### QUESTIONS TO ANSWER
(a) According to the essay on NEPAD, who designed NEPAD?
(b) Revise the NEPAD essay: write out the portion that begins at the words "The Ethiopian Prime" and stops after "to Africa’s problems.", with "noble mission" changed to "worthy mission".
(c) Write what comes next in the essay on NEPAD, picking up after its final sentence.

### TEXT SEGMENT
════════════════

Does NEPAD Revitalize or Contribute to Africa’s Diminishing Role
in the World Economic system? An Observation

By Asayehgn Desta, Ph.D.
Sarlo Distinguished Professor of Sustainable Economic Development,
Dominican University of California
July 27 2010

The Ethiopian Prime Minister Meles Zenawi should be congratulated for retaining New Leadership in the Partnership for Africa’s Development (NEPAD) in spite of challenges (Afrique en ligne, 2010). Recognizing the historic, colonial roots of Africa’s underdevelopment, NEPAD’s noble goals include making Africans the architects of their own development rather leaving them as benevolent guardians of the goals of western institutions. This was a noble mission. Nonetheless, as we have documented in our book entitled “The Saga of African Underdevelopment: A Viable Approach For Africa’s Sustainable Development in the 21st Century,” NEPAD was designed by donors from industrialized nations (G8) and does not put Africa’s development firmly on the global agenda. In addition, NEPAD fails to generate a new confidence in Africa’s ability to achieve an African solution to Africa’s problems.

NEPAD was largely imposed on some African heads of states, with it’s neo-liberal ideologies, championed by the World Bank, World Trade Organization, and the International Monetary Fund, that benefit only the upper classes of Africa. NEPAD’s primary beneficiaries do not seem to be the citizens of Africa but northern donors and institutions. As stated by Adesina, NEPAD is nothing more than a form of neocolonialism forged with the consent of African leaders (2002).

════════════════

### Saved data entries

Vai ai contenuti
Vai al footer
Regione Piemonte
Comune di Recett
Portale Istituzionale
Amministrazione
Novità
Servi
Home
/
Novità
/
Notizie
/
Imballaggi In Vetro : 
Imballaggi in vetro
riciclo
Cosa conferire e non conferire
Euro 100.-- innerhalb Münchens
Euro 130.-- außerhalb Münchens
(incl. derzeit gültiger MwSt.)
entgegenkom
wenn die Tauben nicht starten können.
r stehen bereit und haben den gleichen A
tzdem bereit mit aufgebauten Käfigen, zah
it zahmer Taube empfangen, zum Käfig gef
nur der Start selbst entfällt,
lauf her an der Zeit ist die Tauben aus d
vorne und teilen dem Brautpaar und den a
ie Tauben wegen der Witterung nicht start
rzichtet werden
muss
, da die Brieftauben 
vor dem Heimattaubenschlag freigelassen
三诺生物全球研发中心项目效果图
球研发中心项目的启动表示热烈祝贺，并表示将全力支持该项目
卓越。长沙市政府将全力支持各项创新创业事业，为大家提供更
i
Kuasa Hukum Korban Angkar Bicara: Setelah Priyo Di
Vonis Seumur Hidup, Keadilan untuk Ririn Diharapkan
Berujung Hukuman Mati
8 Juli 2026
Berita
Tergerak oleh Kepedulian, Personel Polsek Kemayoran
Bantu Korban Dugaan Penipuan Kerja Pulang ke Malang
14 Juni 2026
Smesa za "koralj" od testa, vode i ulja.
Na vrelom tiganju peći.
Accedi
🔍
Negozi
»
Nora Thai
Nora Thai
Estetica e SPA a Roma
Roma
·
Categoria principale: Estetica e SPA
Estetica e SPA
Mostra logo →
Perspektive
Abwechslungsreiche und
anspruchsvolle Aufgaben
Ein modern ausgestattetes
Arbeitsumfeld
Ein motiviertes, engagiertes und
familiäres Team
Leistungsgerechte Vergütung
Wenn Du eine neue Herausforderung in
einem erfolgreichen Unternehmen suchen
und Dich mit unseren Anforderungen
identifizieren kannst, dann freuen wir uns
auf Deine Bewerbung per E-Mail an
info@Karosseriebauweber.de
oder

════════════════

### RESULTS FOR EACH TASK
(a) Donors from industrialized nations (G8).

(b)
The Ethiopian Prime Minister Meles Zenawi should be congratulated for retaining New Leadership in the Partnership for Africa’s Development (NEPAD) in spite of challenges (Afrique en ligne, 2010). Recognizing the historic, colonial roots of Africa’s underdevelopment, NEPAD’s noble goals include making Africans the architects of their own development rather leaving them as benevolent guardians of the goals of western institutions. This was a worthy mission. Nonetheless, as we have documented in our book entitled “The Saga of African Underdevelopment: A Viable Approach For Africa’s Sustainable Development in the 21st Century,” NEPAD was designed by donors from industrialized nations (G8) and does not put Africa’s development firmly on the global agenda. In addition, NEPAD fails to generate a new confidence in Africa’s ability to achieve an African solution to Africa’s problems.

(c)
For example, without placing Africa within the global economy and undertaking a careful assessment of a future global economy, both NEPAD technocrats and the World Bank group estimated that Africa’s economy would need to grow at the rate of 7 percent per year, with a 2 percent to 3 percent African savings rate, in order to meet its development goals in 2015. The estimation was based on an assumption of mushrooming globalization, new technology, and direct foreign investments. However, the World Bank group’s estimates seem to be scanty. They were based on very few African countries. To forecast Africa’s economy in the 21st century, NEPAD should have used contingent scenarios such as high, medium, and low growth rates. In addition, it would have helped to forecast potential surprises, in order to anticipate important factors that could have far reaching consequences for the African continent. Also, the World Bank and NEPAD’s technocrats should have addressed the environmental effects of Africa’s export strategy which is based on primary products (Kofi and Desta, 2008).

Seventy-five percent of direct foreign investment flows into developed countries. Only about 2 percent is invested in Africa, because Africa is perceived as a high risk continent, especially with regard to its laws and property rights. Therefore, it would have not made more sense for NEPAD to anticipate that FDI would fill an annual resources gap of 12 percent of Africa’s GDP, create an increase in domestic savings, improve the public revenue collection systems, and a reduce Africa’s external debt (See for example, CODESRIA and TWN-Africa, 2002). As succinctly stated by Tandon: “It is sad to see how little mainstream economists who have drafted the NEPAD documents have learnt from history, or from the experience of other countries in the third world. There is even a degree of innocent belief that FDIs will really come true, that conditions of peace and security will be maintained in Africa” (NEPAD, 2002). Rightly so, for the last ten years, the envisioned direct foreign investment in Africa was a pipe dream that has not been realized.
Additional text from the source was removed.